━━━ Recorded information
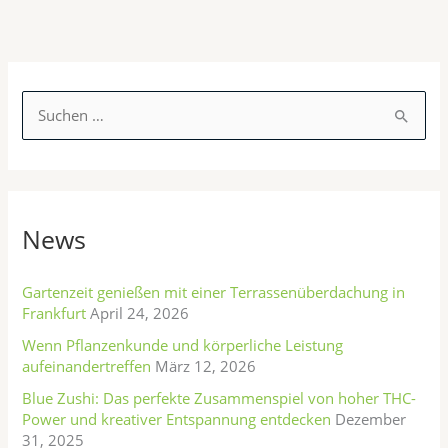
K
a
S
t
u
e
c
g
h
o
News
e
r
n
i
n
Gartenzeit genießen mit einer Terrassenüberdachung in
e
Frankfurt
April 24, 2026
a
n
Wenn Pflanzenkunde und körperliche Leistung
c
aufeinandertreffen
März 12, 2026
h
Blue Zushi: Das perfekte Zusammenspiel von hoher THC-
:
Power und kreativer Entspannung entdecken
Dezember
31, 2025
━━━━━━
◆ **Activity**:
Omit each image and transcribe the remaining records word for word.

◆ **Response to this task**:
K
a
S
t
u
e
c
g
h
o
News
e
r
n
i
n
Gartenzeit genießen mit einer Terrassenüberdachung in
e
Frankfurt
April 24, 2026
a
n
Wenn Pflanzenkunde und körperliche Leistung
c
aufeinandertreffen
März 12, 2026
h
Blue Zushi: Das perfekte Zusammenspiel von hoher THC-
:
Power und kreativer Entspannung entdecken
Dezember
31, 2025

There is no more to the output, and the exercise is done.